Royal Jordanian Airlines sees 272% increase in net profits this year
Royal Jordanian registered net profits before tax of JD27 million in the first nine months of this year, against JD15.7 million net loss during the same period in 2014, marking an increase of 272%.
The net profit after tax for the first nine months of 2015 reached JD21.4 million – an increase of 236% over the corresponding period of last year.
RJ’s Chairman of the board of directors Suleiman Hafez expressed satisfaction with the company’s positive results that are a quantum leap in its journey in the current period, since air transportation is still affected by the instability in the neighboring countries which negatively influences travel and tourism to Jordan and the Middle East. These results will help the company continue the current restructuring process.
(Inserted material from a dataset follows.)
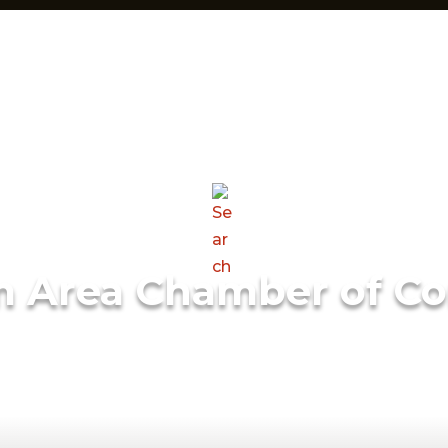
m Area Chamber of C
He attributed the noticeable growth in the financial results to the efficiency and loyalty of the staff and its keenness to implement the board’s vision and the 5-year strategic plan since the beginning of the year. The strategy focuses on restructuring in all areas, increasing revenues and reducing the operating cost, while improving the quality of services and maintaining RJ’s leading position among the airlines in the Levant .RJ has been the national carrier of Jordan for the last 52 years.
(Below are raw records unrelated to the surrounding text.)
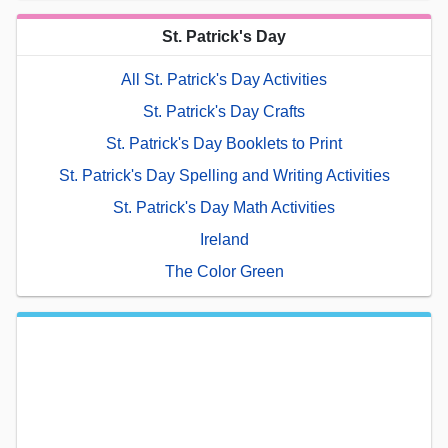
St. Patrick's Day
All St. Patrick's Day Activities
St. Patrick's Day Crafts
St. Patrick's Day Booklets to Print
St. Patrick's Day Spelling and Writing Activities
St. Patrick's Day Math Activities
Ireland
The Color Green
Hafez pointed out that air traffic is seasonal in nature. Normally airlines, including RJ, achieve better financial results in the second quarter and the third which sees an active traffic during the summer season, whereas the first and last quarters of each year see a drop in the number of travelers. Thus, the gains are earned in the peak seasons and holidays.
He said that the cost-control policy of the airline resulted in reducing the operating cost in the first nine months of this year by 22% compared to the same period of last year. He mentioned that operating costs amounted to JD434 million against JD519 million revenues last year, achieving a JD85 million gross profit with a rise of 95% over the corresponding period of last year.
In this regard, the chairman mentioned that the fall in fuel prices this year contributed to a drop in expenses, while there was a key role to the operational efficiency being featured by closing a number of the network’s stations due to their weak feasibility and reducing the number of aircraft accordingly.
He also pointed out that RJ shut down a number of its stations at the end of last year; they are Delhi, Mumbai, Colombo, Lagos, Accra, Milan, Alexandria and Al-Ain. The airline also opened new markets in the region -Tabuk and Najaf. Additionally, RJ reduced the number of its aircraft in sync with the needs of the route network, which is continuously being assessed, in line with the airline’s strategies.
Hafez added that the company increased the frequency of flights to certain destinations in response to the greater demand on travel particularly in the peak seasons. For instance, the flights to Aqaba increased from 11 to 16 weekly, with changes to the schedule of flights to meet passengers’ needs.
He added that RJ will open new destinations worldwide before the end of this year.